Their opportunity to act comes unexpectedly. On a day of worse-than-usual neglect (World War I), they break into the food bins; and when Jones and his men (the White Army) show up with ships, the animals turn on them spontaneously and drive them off the farm (Revolution of 1917). So, the leaders become the pigs, who have taught themselves to eat and write, and manage to teach some of the others (Trotzkij's attempts). The name Manor Farm is changed to Animal Farm (Soviet Union). The first summer is succesful, the animals work hard and live well. The animals (proletariat) do not realize for some time that the pigs (Party members) are eating more and working less. Two young pigs hold the farm: Snowball (Trotzkij) and Napoleon (Stalin). Their enmity sooon becomes clear. The third important pig is Squealer (Pravda) who can convince other animals that the privileges usurped by the pigs are only for the good of the farm. Meanwhile, on the neighboring farms, all sorts of rumor circulate about Animal Farm. Jones, aided by Frederick of Pinchfield (Germany) and some other men, attack the farm but Snowball's leadership and strategy enable the animals to push them back (anti-revolutionary actions of 1918). The power struggle reaches a climax over the question of the windmill (industrialization), for which Snowball makes detailed plans. Napoleon sneers at the idea and when the question comes to a vote he suddenly summons nine huge dogs (secret police). Snowball flees and Napoleon assumes complete control (as did Stalin after Lenin's death in 1924).

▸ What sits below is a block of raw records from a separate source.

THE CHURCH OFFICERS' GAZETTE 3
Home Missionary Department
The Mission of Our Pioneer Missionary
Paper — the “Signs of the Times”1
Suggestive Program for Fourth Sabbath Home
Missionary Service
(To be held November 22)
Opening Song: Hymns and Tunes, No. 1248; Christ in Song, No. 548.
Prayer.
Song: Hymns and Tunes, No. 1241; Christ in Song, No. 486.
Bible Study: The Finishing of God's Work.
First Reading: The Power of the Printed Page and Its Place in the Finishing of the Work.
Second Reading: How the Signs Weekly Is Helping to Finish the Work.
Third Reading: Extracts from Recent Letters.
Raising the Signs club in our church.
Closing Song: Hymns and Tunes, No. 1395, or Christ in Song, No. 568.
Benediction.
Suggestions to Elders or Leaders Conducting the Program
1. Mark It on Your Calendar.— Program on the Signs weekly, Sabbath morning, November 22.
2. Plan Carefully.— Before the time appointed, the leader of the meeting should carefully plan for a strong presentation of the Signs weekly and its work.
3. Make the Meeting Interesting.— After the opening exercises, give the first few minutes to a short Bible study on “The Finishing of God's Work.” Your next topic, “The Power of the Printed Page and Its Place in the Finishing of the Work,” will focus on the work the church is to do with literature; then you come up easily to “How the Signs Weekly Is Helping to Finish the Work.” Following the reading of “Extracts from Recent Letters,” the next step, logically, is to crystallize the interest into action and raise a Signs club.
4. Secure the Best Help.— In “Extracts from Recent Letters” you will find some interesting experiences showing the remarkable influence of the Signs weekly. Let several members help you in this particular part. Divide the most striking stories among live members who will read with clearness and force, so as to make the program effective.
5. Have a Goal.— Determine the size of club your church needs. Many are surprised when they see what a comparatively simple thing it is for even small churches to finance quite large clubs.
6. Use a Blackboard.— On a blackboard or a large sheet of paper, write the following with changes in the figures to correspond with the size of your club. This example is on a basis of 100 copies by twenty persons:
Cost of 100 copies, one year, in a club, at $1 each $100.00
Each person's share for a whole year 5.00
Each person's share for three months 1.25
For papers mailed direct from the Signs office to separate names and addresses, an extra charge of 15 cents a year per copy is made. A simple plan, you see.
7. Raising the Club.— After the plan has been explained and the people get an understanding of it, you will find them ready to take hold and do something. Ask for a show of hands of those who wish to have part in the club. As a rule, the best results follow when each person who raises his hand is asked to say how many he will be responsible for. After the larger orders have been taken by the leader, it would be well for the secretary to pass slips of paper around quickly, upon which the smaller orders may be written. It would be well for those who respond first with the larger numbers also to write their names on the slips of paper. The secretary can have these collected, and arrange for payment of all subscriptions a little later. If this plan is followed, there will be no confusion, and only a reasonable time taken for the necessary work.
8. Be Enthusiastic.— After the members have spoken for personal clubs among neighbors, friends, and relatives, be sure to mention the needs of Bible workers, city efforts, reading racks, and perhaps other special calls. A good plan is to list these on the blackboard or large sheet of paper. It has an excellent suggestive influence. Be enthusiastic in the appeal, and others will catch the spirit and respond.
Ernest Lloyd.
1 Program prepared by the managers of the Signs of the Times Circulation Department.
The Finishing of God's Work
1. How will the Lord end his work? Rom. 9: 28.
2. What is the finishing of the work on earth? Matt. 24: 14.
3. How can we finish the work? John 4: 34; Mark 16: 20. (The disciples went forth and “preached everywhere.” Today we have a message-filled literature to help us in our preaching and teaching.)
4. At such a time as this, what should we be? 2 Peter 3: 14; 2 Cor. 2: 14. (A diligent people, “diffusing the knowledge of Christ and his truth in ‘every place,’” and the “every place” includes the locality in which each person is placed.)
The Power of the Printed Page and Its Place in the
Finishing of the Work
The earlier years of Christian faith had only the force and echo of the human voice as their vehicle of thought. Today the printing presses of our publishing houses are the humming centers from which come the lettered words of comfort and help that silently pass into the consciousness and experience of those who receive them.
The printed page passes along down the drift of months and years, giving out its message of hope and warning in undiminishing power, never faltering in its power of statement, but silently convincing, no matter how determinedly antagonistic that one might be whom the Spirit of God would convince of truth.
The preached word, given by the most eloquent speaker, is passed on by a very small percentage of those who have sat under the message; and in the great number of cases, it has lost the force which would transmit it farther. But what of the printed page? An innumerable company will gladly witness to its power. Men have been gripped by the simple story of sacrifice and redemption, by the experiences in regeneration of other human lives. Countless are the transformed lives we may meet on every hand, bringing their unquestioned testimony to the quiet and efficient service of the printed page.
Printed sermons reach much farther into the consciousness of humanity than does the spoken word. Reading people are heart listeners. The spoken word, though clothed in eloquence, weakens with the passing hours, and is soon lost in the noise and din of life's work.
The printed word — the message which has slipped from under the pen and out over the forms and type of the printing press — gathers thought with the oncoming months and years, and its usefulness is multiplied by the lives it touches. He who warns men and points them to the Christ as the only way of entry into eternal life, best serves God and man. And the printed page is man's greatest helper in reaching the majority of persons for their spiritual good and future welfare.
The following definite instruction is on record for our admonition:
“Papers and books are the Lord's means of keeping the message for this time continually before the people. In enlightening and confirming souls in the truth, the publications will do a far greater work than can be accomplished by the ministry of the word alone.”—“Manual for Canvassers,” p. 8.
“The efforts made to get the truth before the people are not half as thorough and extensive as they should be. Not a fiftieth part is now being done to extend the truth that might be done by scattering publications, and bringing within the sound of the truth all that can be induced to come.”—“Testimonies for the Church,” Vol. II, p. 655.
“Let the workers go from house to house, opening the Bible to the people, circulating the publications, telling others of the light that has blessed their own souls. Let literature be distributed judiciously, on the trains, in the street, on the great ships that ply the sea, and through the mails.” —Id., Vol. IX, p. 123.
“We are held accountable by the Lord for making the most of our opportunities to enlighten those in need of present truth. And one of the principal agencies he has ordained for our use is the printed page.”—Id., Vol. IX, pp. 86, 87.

After that, Napoleon announces plans (the five-years plan) to build the windmill after all. As time goes on, work somehow takes longer and become harder and rations are shorter, despite of Squealer's impressive statistics on production. The first seven commandments also seem to have become less decisive, but Squealer can always convince masses of their faulty memories (the corruption of Marxism). The animals works even harder while the pigs move into the farmhouse using beds and all the rest of outlawed human traditions. Snowball is declared to have plotted with Jones from the beginning; the history of the Rebellion and the battle of the Cowshed is rewritten to confirm this (the revision of history). Soon after, the hens are ordered to give up all their eggs for sale to humans. They smash their eggs rather than obey (the kulak's reaction to five-years plan). Napoleon holds court, and four pigs confess of being in league with Snowball for which they have their throats torn out by the dogs (the purges of the thirties).
"Twelve voices were shouting in anger, and they were all alike. No question now, what had happened to the faces of the pigs. The creatures outside looked from pig to man, and from man to pig, and from pig to man again; but already it was impossible to say which was which." In other words, old and new tyrannies are the same. Authoritarian forms of government, whether based on social or political castes, are basically alike and they are all a danger to freedom, as has always been claimed by anarchists. Orwell argues against the Russian revolution that was betrayed by the ruling elite. These are the main events of the novel representing the Russian Revolution. The main theme, then, is that all revolutions fail to achieve the expectations of their promoters, and, in the end, the ideals that inspired them are diluted by the elite which concentrates power into its own hands. So Orwell disbelief all revolution because of his vision of circularity. The end and the beginning are the same just because some men take control of the power.